The incretin effect is reduced or may be not altered in patients with chronic kidney disease (#337)

Jessie Teng 1 , Karen Dwyer 1
  1. St Vincent's Health, Melbourne, Vic, Australia

Background:
Dysglycaemia is under-recognised amongst patients with chronic kidney disease (CKD) and may contribute to the high cardiovascular morbidity and mortality of this patient population. Insulin resistance and impaired beta cell function contribute to dysglycaemia. The incretin effect has not been studied in CKD.

Aim:
We aim to determine the prevalence of dysglycaemia in non-diabetic patients with stage 5 chronic kidney disease and end stage renal failure and calculate the incretin effect.

Methods:
Non-diabetic patients with Stage 5 chronic kidney disease (CKD), end-stage renal failure on peritoneal dialysis (PD) and hemodialysis (HD) were recruited from a tertiary hospital.
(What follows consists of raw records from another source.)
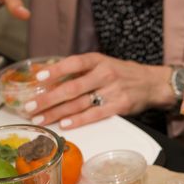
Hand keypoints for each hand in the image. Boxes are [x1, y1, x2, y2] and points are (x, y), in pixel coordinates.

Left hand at [24, 53, 175, 128]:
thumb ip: (81, 70)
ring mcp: (113, 91)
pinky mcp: (120, 106)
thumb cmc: (123, 74)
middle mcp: (104, 74)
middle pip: (71, 88)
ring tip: (41, 119)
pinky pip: (95, 114)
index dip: (54, 70)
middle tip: (30, 107)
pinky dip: (78, 120)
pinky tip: (65, 124)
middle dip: (48, 99)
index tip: (37, 77)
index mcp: (98, 60)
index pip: (73, 63)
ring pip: (79, 103)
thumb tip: (50, 78)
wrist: (152, 83)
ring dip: (57, 113)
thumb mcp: (103, 64)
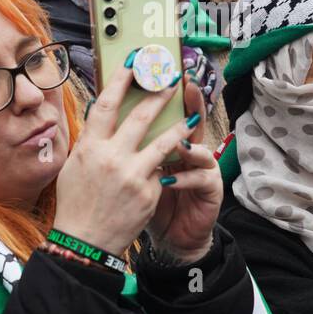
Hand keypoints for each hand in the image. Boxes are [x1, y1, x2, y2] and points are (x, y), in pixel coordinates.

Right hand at [53, 59, 197, 257]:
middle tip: (173, 78)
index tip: (135, 62)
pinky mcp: (150, 192)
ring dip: (180, 125)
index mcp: (90, 146)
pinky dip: (169, 163)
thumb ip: (91, 140)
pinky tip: (179, 158)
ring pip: (164, 141)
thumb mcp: (74, 166)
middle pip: (141, 116)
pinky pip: (163, 170)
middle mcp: (111, 157)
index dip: (122, 79)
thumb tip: (103, 114)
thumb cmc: (76, 202)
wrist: (85, 242)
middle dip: (160, 93)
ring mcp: (133, 175)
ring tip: (192, 116)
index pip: (107, 103)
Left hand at [147, 82, 220, 263]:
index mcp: (171, 143)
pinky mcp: (211, 191)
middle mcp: (191, 152)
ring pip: (202, 149)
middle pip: (192, 121)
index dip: (168, 93)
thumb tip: (102, 116)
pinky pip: (200, 179)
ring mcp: (204, 170)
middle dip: (189, 102)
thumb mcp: (137, 172)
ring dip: (189, 144)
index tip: (167, 74)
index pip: (172, 113)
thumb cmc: (150, 202)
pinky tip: (170, 180)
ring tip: (178, 141)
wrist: (172, 238)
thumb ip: (130, 146)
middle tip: (184, 84)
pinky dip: (184, 178)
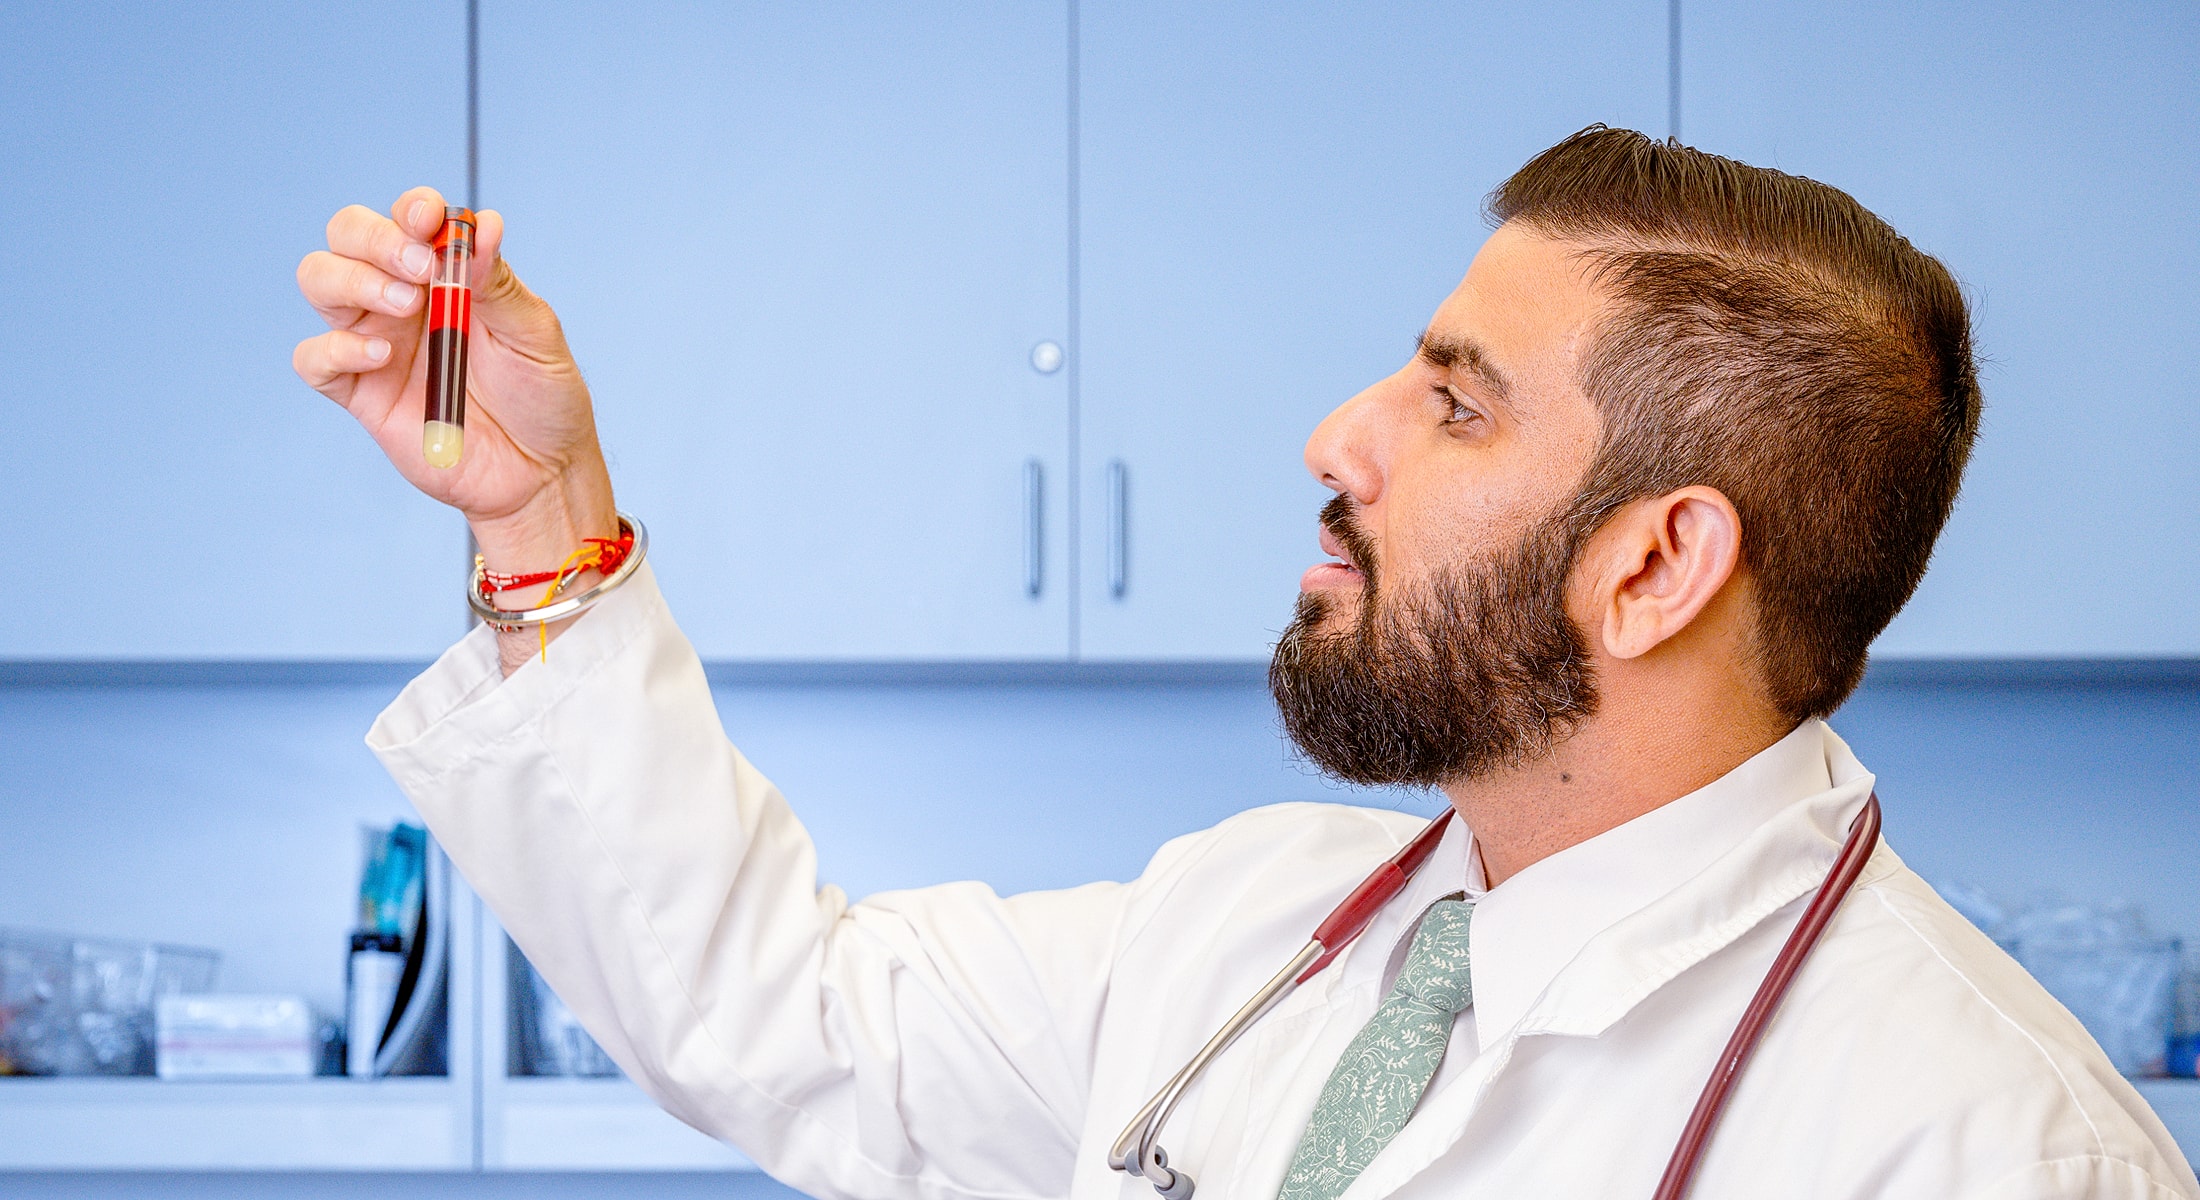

A comprehensive beta-cell assessment was performed, using intravenous and oral glucose testing and the incretin effect calculated. Metabolic parameters were collected and compared to healthy controls.

Results:
Baseline characteristics were similar between groups, including age, fasting glucose and BMI. There was a trend for increased impaired glucose tolerance (IGT) comparing patients with CKD (Stage 5 CKD, PD and HD, n=23) with controls (n=9) but this was not statistically significant (32% IGT in Stage 5 CKD, PD and HD vs 22% in controls, p-value from Fisher’s exact, 0.69). The incretin effect calculated via the homeostasis model assessment was not statistically significant between groups; however, comparing patients with CKD with controls, fasting cholesterol levels were higher in controls (median 4.3 in CKD vs 5.5 in controls; p-value based on Wilcoxan rank-sum test, 0.01).

Summary:
In this study, there was a trend for increased impaired glucose tolerance in non-diabetic patients with different stages of chronic kidney disease, compared to controls. Further studies are needed to assess the incretin response in this cohort.